-- Opening Marker --
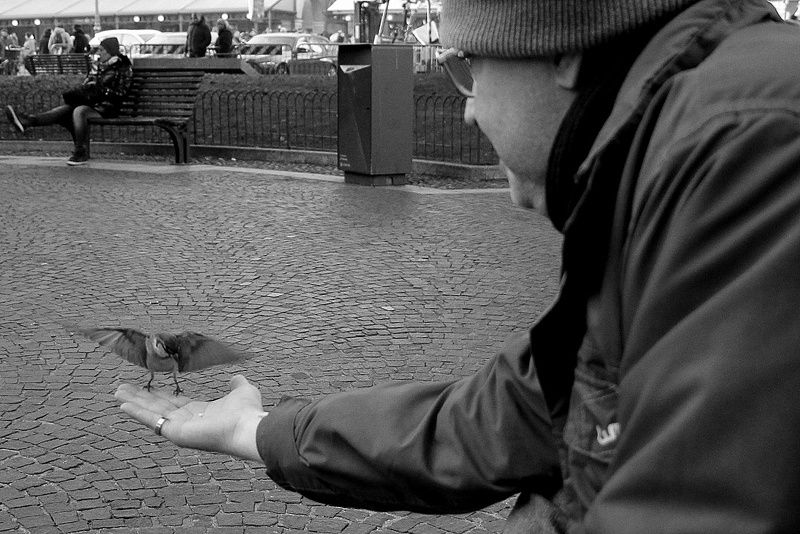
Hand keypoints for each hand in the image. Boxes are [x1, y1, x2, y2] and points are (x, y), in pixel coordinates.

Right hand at [115, 375, 266, 461]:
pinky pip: (152, 421)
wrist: (246, 427)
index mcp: (200, 412)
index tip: (149, 386)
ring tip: (117, 392)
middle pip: (158, 407)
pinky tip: (122, 405)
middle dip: (141, 397)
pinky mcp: (174, 432)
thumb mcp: (242, 392)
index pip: (175, 403)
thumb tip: (237, 378)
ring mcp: (179, 428)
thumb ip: (237, 385)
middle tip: (123, 388)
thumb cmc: (246, 412)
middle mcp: (187, 421)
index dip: (161, 395)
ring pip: (151, 412)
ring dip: (134, 402)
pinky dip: (136, 413)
-- Closing Marker --
### Problem to work on
Your copy should match every entry above exactly and contain no pictures.

### Written answer
Hand keypoints for each hand in the image. Boxes are [x1, y1, x2, y2] and points are (x, y), in pixel coordinates.

Right hand at [115, 375, 266, 461]:
pinky pip: (152, 421)
wrist: (246, 427)
index mcp: (200, 412)
index tip: (149, 386)
ring tip: (117, 392)
middle pip: (158, 407)
pinky tip: (122, 405)
middle dip: (141, 397)
pinky mcp: (174, 432)
thumb mcp: (242, 392)
index pip: (175, 403)
thumb tip: (237, 378)
ring mcp: (179, 428)
thumb ip: (237, 385)
middle tip: (123, 388)
thumb cmc: (246, 412)
middle mcp: (187, 421)
index dip: (161, 395)
ring pip: (151, 412)
ring dip: (134, 402)
pinky dip: (136, 413)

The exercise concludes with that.